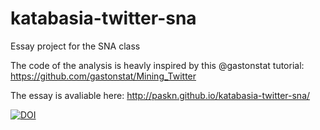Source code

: # katabasia-twitter-sna
Essay project for the SNA class

The code of the analysis is heavly inspired by this @gastonstat tutorial: https://github.com/gastonstat/Mining_Twitter

The essay is avaliable here: http://paskn.github.io/katabasia-twitter-sna/


[![DOI](https://zenodo.org/badge/19563/pased/katabasia-twitter-sna.svg)](https://zenodo.org/badge/latestdoi/19563/pased/katabasia-twitter-sna)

== About this task ==
Exclude every picture and restate the listing word for word.

== Exercise output ==
Source code

: # katabasia-twitter-sna
Essay project for the SNA class

The code of the analysis is heavly inspired by this @gastonstat tutorial: https://github.com/gastonstat/Mining_Twitter

The essay is avaliable here: http://paskn.github.io/katabasia-twitter-sna/


[![DOI](https://zenodo.org/badge/19563/pased/katabasia-twitter-sna.svg)](https://zenodo.org/badge/latestdoi/19563/pased/katabasia-twitter-sna)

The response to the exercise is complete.